WHAT YOU ARE ASKED TO DO
An exact copy of every record below is required, with the pictures left out.

====== RECORD SET ======

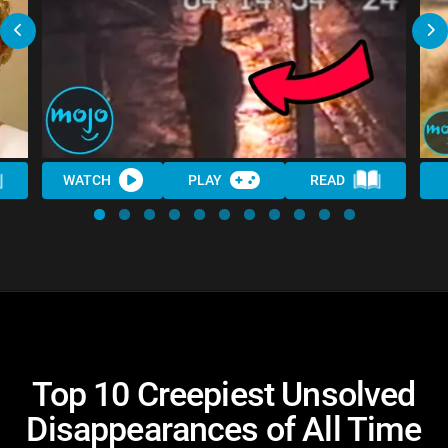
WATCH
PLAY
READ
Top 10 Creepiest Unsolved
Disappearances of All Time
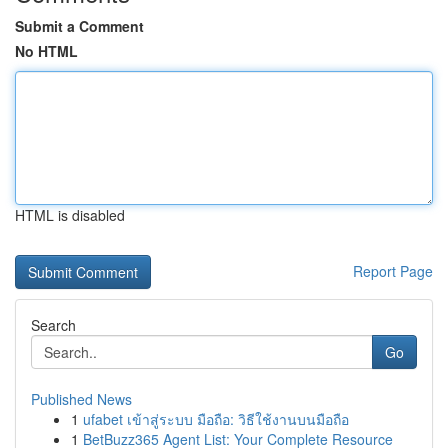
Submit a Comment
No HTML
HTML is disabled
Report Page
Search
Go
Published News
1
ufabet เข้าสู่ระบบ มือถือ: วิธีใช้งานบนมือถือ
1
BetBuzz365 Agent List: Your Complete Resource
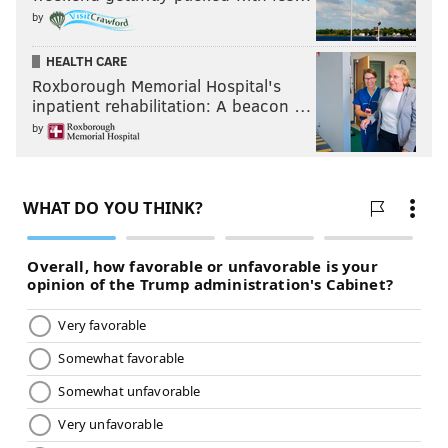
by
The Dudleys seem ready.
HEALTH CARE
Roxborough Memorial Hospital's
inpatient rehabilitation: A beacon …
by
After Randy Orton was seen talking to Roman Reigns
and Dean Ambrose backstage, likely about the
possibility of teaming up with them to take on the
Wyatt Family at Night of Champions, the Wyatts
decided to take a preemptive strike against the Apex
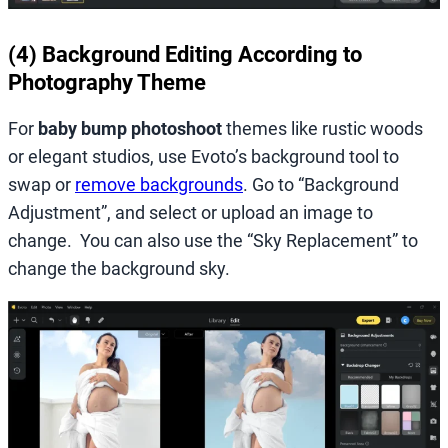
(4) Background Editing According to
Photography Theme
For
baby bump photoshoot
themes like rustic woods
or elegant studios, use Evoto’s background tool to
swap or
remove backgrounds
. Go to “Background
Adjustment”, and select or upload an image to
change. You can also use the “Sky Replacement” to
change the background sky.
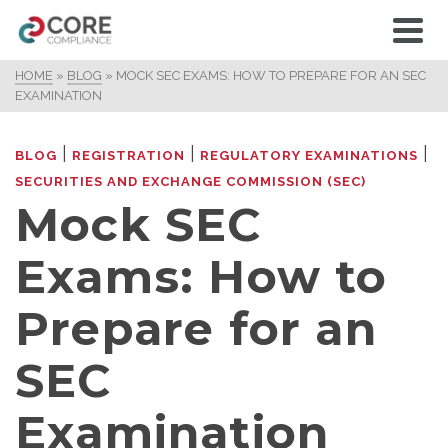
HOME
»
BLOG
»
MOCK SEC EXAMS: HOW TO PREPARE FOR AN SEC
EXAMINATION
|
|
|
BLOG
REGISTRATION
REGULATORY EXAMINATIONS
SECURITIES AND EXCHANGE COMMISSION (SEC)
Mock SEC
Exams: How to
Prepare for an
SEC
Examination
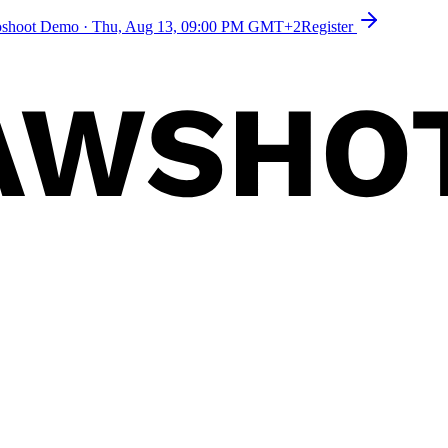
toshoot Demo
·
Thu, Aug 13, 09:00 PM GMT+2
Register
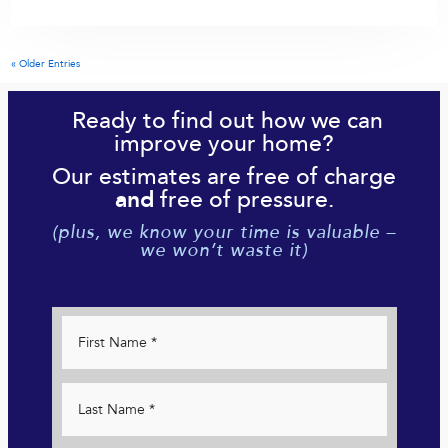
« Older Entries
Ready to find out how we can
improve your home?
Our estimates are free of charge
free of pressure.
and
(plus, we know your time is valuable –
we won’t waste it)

======

RESPONSE BOX
WATCH
PLAY
READ
Top 10 Creepiest Unsolved
Disappearances of All Time
Submit a Comment
No HTML
HTML is disabled
Report Page
Search
Go
Published News
1
ufabet เข้าสู่ระบบ มือถือ: วิธีใช้งานบนมือถือ
1
BetBuzz365 Agent List: Your Complete Resource
by
The Dudleys seem ready.
HEALTH CARE
Roxborough Memorial Hospital's
inpatient rehabilitation: A beacon …
by
After Randy Orton was seen talking to Roman Reigns
and Dean Ambrose backstage, likely about the
possibility of teaming up with them to take on the
Wyatt Family at Night of Champions, the Wyatts
decided to take a preemptive strike against the Apex
(4) Background Editing According to
Photography Theme
For
baby bump photoshoot
themes like rustic woods
or elegant studios, use Evoto’s background tool to
swap or
remove backgrounds
. Go to “Background
Adjustment”, and select or upload an image to
change. You can also use the “Sky Replacement” to
change the background sky.
HOME
»
BLOG
»
MOCK SEC EXAMS: HOW TO PREPARE FOR AN SEC
EXAMINATION
|
|
|
BLOG
REGISTRATION
REGULATORY EXAMINATIONS
SECURITIES AND EXCHANGE COMMISSION (SEC)
Mock SEC
Exams: How to
Prepare for an
SEC
Examination
toshoot Demo
·
Thu, Aug 13, 09:00 PM GMT+2
Register
« Older Entries
Ready to find out how we can
improve your home?
Our estimates are free of charge
free of pressure.
and
(plus, we know your time is valuable –
we won’t waste it)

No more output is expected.